Liberia used its first-ever official event at the World Economic Forum (WEF) in Davos to reposition the country as an emerging destination for investment and diplomatic influence.

“This was about projecting Liberia and opening conversations. It was about attracting partners who can see both our opportunities and our constraints, which are also opportunities,” Foreign Affairs Minister Sara Beysolow Nyanti explains to FORBES AFRICA.

While Liberia has previously been represented at Davos, including by former President Ellen Johnson Sirleaf, the gathering marked the first time the West African nation hosted its own event, centered on economic diplomacy rather than deal-making, Nyanti says.

The event featured companies and institutions including Elon Musk’s space company SpaceX and African Export-Import Bank (Afreximbank). Nyanti says SpaceX cited Liberia’s improving business environment as a factor behind its expansion, with its Starlink satellite internet services launched in the country a year ago now spreading nationwide after government intervention helped resolve regulatory and operational bottlenecks.

Afreximbank, meanwhile, highlighted its role in mitigating financing risks for investors in frontier markets and pitched partnerships in Liberia’s critical minerals, agriculture, energy and infrastructure sectors, Nyanti says.

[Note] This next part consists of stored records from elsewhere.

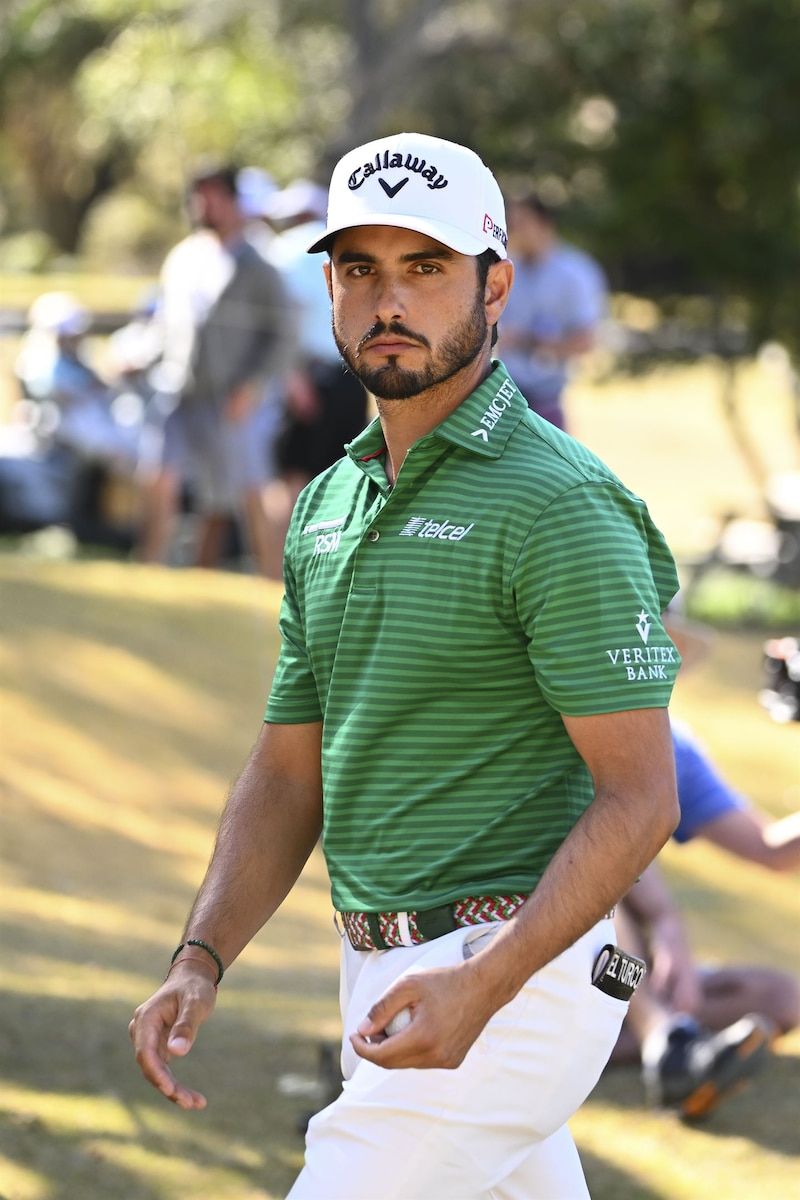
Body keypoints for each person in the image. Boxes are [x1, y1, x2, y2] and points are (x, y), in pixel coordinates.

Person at [130, 132, 682, 1200]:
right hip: (386, 972)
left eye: (425, 267)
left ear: (494, 285)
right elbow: (289, 773)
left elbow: (640, 795)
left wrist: (485, 983)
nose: (390, 300)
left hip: (520, 975)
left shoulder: (559, 503)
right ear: (328, 288)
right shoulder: (327, 506)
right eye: (359, 268)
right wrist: (199, 957)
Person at [609, 721, 800, 1116]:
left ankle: (587, 1039)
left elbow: (772, 849)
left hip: (621, 965)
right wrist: (665, 920)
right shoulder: (584, 720)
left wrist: (667, 928)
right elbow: (600, 842)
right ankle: (667, 1043)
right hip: (552, 925)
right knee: (600, 895)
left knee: (781, 999)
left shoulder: (672, 743)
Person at [137, 164, 291, 573]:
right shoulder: (184, 256)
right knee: (158, 476)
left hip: (229, 396)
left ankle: (271, 578)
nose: (204, 205)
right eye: (199, 196)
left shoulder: (258, 265)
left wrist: (252, 386)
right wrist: (140, 355)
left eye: (214, 197)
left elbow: (282, 334)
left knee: (245, 491)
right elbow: (165, 323)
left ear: (234, 202)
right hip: (177, 388)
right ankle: (150, 566)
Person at [263, 178, 369, 551]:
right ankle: (317, 558)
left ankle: (282, 562)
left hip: (306, 374)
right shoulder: (352, 247)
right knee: (338, 475)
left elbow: (281, 320)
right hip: (351, 372)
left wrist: (291, 376)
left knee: (291, 477)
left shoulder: (282, 252)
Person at [495, 193, 607, 430]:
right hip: (501, 399)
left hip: (546, 401)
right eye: (511, 225)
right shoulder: (504, 268)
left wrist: (527, 341)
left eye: (522, 224)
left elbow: (586, 341)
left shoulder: (575, 274)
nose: (515, 232)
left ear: (544, 225)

Liberia’s push comes after taking a non-permanent seat on the United Nations (UN) Security Council for the first time in its history, a milestone for a country that was among the four African signatories to the UN Charter in 1945 but had never previously secured election to the council.

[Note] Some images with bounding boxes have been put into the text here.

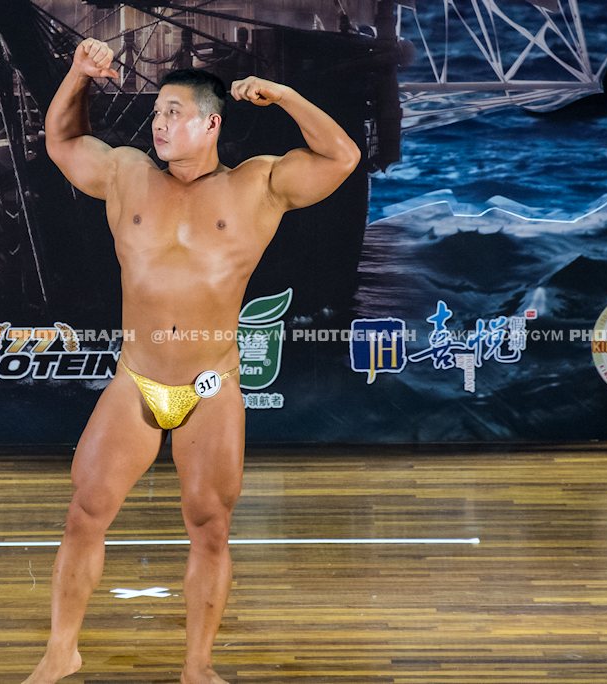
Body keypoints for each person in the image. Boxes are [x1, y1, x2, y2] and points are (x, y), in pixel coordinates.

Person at [24, 37, 360, 684]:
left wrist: (285, 95)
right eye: (156, 113)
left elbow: (341, 157)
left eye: (173, 113)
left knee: (209, 527)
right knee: (84, 513)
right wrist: (77, 74)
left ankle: (197, 667)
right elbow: (62, 142)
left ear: (211, 124)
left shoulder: (256, 185)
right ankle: (61, 651)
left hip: (211, 386)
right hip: (135, 380)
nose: (159, 124)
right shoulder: (126, 173)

Nyanti says the timing is significant as Liberia seeks to link peace, development and economic reform, while amplifying Africa’s call for a permanent Security Council seat. Liberia plans to use its tenure to advocate for inclusive development, climate security and responsible resource governance, she says.

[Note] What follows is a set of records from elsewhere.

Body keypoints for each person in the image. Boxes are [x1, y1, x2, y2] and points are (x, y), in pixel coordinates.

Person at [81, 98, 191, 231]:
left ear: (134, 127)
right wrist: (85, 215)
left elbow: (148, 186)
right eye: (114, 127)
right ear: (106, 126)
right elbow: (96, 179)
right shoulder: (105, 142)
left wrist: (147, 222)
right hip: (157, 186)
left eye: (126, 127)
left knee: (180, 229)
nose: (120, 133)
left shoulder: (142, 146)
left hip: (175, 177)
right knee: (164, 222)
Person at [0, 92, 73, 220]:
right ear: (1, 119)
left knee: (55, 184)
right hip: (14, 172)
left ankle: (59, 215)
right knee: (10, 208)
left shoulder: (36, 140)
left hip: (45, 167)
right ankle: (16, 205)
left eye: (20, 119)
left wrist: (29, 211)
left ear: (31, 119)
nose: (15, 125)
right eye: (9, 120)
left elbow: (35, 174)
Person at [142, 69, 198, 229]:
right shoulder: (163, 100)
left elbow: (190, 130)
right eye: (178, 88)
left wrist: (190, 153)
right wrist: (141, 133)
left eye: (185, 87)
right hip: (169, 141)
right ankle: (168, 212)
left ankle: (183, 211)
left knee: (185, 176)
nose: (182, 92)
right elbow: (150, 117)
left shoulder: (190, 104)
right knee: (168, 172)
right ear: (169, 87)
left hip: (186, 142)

At home, the Boakai administration is prioritizing energy access, roads and transparency to unlock investment. Electricity coverage reportedly stood below 30% when the government took office, prompting an expansion drive with a 75% ambition by 2030. Infrastructure constraints remain among the biggest barriers to growth, Nyanti says.

Liberia’s national budget has risen above $1 billion for the first time, reaching $1.2 billion, driven by improved domestic revenue collection rather than new borrowing, according to Nyanti. The administration has also tightened tax compliance, beginning with mandatory asset declarations for public officials.

The government is placing particular emphasis on vocational training, Science, Technology, Engineering, and Mathematics (STEM) education and digital skills to prepare for Africa’s demographic surge, with Africans projected to make up one in four people globally within the next quarter-century.

Liberia is also pushing for deeper regional integration, prioritizing intra-African trade through the African Continental Free Trade Area (AfCFTA) and sub-regional cooperation within the Mano River Union (MRU) it co-founded with Sierra Leone in 1973, later joined by Guinea and Côte d’Ivoire.

Nyanti says Liberia’s long-term strategy centers on value addition while strengthening environmental protections to prevent resource-driven conflict.

“We must be part of shaping the Africa we want and making sure that our young people are able to take our natural resources and add value to them at home. We should be exporting finished goods. So, this is a focus for Liberia and Liberians,” Nyanti says.